Saudi religious police adopting WhatsApp
The Saudi religious police plans to adopt a controversial mobile messaging application to enhance communication with the local community.
Weeks after a claim that networking service WhatsApp faced the wrath of the Saudi authorities, the Committee for the Promotion of Virtue and the Prevention of Vice in Al Qaseem, in the heart of Saudi Arabia, said that it was using the application to receive complaints and ease communication with all the segments of society.
“The application was adopted as scores of citizens said that they faced difficulties reaching or interacting with the committee,” Shaikh Abdullah Al Mansour, the spokesperson for the committee in Al Qaseem, said. “The networking service has made the flow of information more smooth and contacts easier to establish,” he said, quoted by local daily Al Watan.
The committee is keen on using the latest technology for prompt interaction with the people, he added.
“We have the website of the committee which can receive complaints without the need for the citizen to physically come to the office,” he said.
Members of the Committee for the Promotion of Virtue and the Prevention of Vice are often viewed as old and archconservative.

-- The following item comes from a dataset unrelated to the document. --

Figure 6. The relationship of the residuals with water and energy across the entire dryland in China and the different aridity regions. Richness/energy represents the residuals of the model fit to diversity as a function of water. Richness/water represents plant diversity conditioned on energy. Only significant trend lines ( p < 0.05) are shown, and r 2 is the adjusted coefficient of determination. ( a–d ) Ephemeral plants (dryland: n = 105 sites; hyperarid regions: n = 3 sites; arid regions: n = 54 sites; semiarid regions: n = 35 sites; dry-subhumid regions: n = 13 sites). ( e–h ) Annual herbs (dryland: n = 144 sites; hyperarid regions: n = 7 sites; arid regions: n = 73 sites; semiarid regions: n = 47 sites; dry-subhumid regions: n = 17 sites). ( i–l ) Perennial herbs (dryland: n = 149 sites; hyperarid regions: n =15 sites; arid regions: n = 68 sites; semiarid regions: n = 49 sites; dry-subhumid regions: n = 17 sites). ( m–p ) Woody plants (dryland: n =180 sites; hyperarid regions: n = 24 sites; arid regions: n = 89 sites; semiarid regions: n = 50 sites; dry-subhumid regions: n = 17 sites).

However, the image is being changed gradually through a series of reforms to bring the committee in line with modern tendencies in the Kingdom.
Saudi Arabia has one of the highest uses of social networks and microblogs in the Arab world.
News that the Whatsapp service was to be blocked emerged in June, prompting a flurry of negative reactions by Saudis keen on using the social network.
Saudi Arabia said that all applications had to comply with local regulations.